§ Page-level text extractions
[Start of section]
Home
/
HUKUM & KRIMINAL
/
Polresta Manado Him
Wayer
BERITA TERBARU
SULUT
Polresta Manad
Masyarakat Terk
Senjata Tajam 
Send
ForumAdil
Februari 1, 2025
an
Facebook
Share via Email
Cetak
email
[End of section]
§ TASK INSTRUCTIONS
No line may be altered or left out when the data is written out.

§ WRITTEN RESPONSE
Home
/
HUKUM & KRIMINAL
/
Polresta Manado Him
Wayer
BERITA TERBARU
SULUT
Polresta Manad
Masyarakat Terk
Senjata Tajam 
Send
ForumAdil
Februari 1, 2025
an
Facebook
Share via Email
Cetak
email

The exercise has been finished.